Recently I’ve been getting a little flustered by the unrelenting use of “God” in the most basic conversations around me. Ones that in the past never held any grounds for God to be involved and I know that it’s only because they know I’m atheist. More so from my family but a few of my friends are not all that far behind on that wagon trail. To be honest I find myself eye rolling more than anything else as I make an all out effort to hide my irritation behind humor and sometimes cynical remarks.
Best example of this would be a comment I made just today about the smell of my coffee this morning making me feel sick, I simply surmised I am coming down with something, flue maybe. My sister however believes nausea is the automatic default to pregnancy. So when I told her that it is highly unlikely, considering I have a pretty good idea where my sex life stands than anyone else, she just responds with a "God works in mysterious ways" cliché. I can’t even begin to say how much I loath this typical and ridiculous comment that religious people love to over use. The saying always makes me think of those dishrags that lay at the back of the sink and start to smell after awhile, it’s best to just through them away but some people are just to cheap I guess…. Despite everything I would have preferred saying I just went with "So does Santa Clause and he jacks me only once a year". I don't know what the point even would be arguing with her in regards to such an irritating comment that they so easily fall on whenever they need an easy button explanation for… well everything.
That unfortunately isn’t my only lip biting induced annoyance when it comes to the religious and not so religious.
Like recently I had someone message me this. “Indoctrination (as you call it) goes both ways.

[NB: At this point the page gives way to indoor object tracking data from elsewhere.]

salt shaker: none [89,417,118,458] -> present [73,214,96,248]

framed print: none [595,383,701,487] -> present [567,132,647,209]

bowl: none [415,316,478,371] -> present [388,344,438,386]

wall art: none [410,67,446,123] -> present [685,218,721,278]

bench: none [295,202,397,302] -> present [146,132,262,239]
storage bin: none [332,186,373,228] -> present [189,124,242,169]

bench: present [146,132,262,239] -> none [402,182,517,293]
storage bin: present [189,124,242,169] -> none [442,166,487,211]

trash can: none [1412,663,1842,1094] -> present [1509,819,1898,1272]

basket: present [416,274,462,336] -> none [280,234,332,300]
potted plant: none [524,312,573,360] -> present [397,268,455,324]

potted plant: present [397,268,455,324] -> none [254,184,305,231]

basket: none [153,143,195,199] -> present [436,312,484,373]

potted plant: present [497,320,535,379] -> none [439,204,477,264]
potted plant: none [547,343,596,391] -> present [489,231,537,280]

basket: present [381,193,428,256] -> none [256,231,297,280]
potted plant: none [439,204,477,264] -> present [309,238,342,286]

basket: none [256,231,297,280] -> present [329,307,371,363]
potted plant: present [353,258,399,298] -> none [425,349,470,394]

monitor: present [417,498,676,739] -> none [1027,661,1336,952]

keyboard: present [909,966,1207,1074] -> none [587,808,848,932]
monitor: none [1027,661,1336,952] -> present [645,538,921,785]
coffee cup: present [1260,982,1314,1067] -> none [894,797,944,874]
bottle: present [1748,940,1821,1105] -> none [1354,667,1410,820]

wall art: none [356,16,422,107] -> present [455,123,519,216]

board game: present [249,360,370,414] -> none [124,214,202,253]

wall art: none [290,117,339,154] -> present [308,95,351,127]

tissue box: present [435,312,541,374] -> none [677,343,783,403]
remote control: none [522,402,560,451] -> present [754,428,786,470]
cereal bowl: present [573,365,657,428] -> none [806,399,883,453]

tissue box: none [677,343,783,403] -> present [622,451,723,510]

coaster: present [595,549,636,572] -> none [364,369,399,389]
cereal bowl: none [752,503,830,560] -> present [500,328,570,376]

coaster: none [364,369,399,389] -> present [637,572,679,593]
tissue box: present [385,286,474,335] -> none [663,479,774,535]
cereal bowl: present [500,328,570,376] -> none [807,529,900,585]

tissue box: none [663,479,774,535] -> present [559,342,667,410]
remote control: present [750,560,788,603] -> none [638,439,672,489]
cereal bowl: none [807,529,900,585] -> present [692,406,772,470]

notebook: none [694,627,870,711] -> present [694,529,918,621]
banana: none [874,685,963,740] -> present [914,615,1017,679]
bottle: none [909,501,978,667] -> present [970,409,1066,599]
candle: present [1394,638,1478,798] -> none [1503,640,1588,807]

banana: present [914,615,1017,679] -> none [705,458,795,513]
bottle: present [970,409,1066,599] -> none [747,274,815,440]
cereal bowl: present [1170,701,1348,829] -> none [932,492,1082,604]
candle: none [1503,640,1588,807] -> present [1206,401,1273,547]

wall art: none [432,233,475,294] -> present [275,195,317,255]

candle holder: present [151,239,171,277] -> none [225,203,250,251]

My mother, for instance, was brought up an atheist, but upon arrival in this country plunged deep into religion -- why? Because it was her way of breaking out of atheism from USSR! Now, after more then 20 years, she regrets it, but this is really besides my point. My point is that YOU should try to be a more gentle and flexible being. I believe it’s Okay to believe in God without being religious. And that applies to all the millions of Frenchies and Italians’ who do exactly that. But it also applies to the Hindu who believe in many Gods and some of them are religious to the extreme, while others are kind of cool about it, and many others (Muslims including). I believe that admitting that humans are spiritual beings is also a form of breaking out for some of us. Especially for those who have had a painful religious experience from which they needed to run in the first place. But you don't need to come back to that religious experience or even endorse it. All you have to do is be open-minded to flaws in science.”
Maybe I am just too tired to focus all my cognitive skills regarding this or hell maybe I honestly just don’t even want to bother responding… Is that bad? That I’ve reached this point where I am tired of the attacks, gentle or not, just feels like I’ve been living on this mental battle field my entire life. I’m a seasoned vet with none of the perks that come with it and yet still I want to take them all on. Even in my moment of weakness, or emotional slump I have never been one to just give up, for any reason. Just an angry girl with an opinion I guess. Hahah…
This message though has me stumbling. I’m not even sure if I shouldn’t be insulted. Maybe I shouldn’t see it that way but its hard not to. I’ve been more than ‘gentle and flexible’ my entire life. I’ve bent over backwards for people who ignorantly insulting me in order not to insult them, even as they labeled my existence as Moral monster. I’ve sat there inwardly fighting with myself to speak out and cried when I was alone because I couldn’t. I’ve hidden my lack of beliefs like it’s a embarrassing rash for most of my life just to avoid the fall out I knew I would receive once they all knew my little secret, “Tammy doesn’t believe in God” well there’s something to beat the drums of war over.
Now they know and part of me still holds back. Yet, despite this I am still required to be more gentle and flexible? Funny.
It’s not my personal responsibility to coddle the people who’ve had traumatic experiences in their lives when I have too many of my own. Which, I also have to hide behind the façade because it would honestly enrage me if someone tried to use those events in my past as the excuse for my “lack of faith in God” now. Can you imagine what that’s like? Remembering the forced advances of a man at the age of five, it wasn’t the last either and yet I still believed their words when they told me everything was in Gods plan, and he does everything for us to test our love of him because …. God works in mysterious ways don’t you know.
My past wasn’t my cause for my disbelief it was logic. People choose to believe in God regardless of whatever faith they follow because they fear the ending, death, just as much as their fear life. They need something to hold onto so that they can keep going because they just can’t see there is more to everything then just gaining an exclusive membership into Heaven. They need to feel that their suffering is justified because it is all part of whatever God they follows plan.
Sorry, just as I thought this became overly long and emotional. So I think I’ll stop here. Thanks for actually reading that mess, if you got this far into my ranting.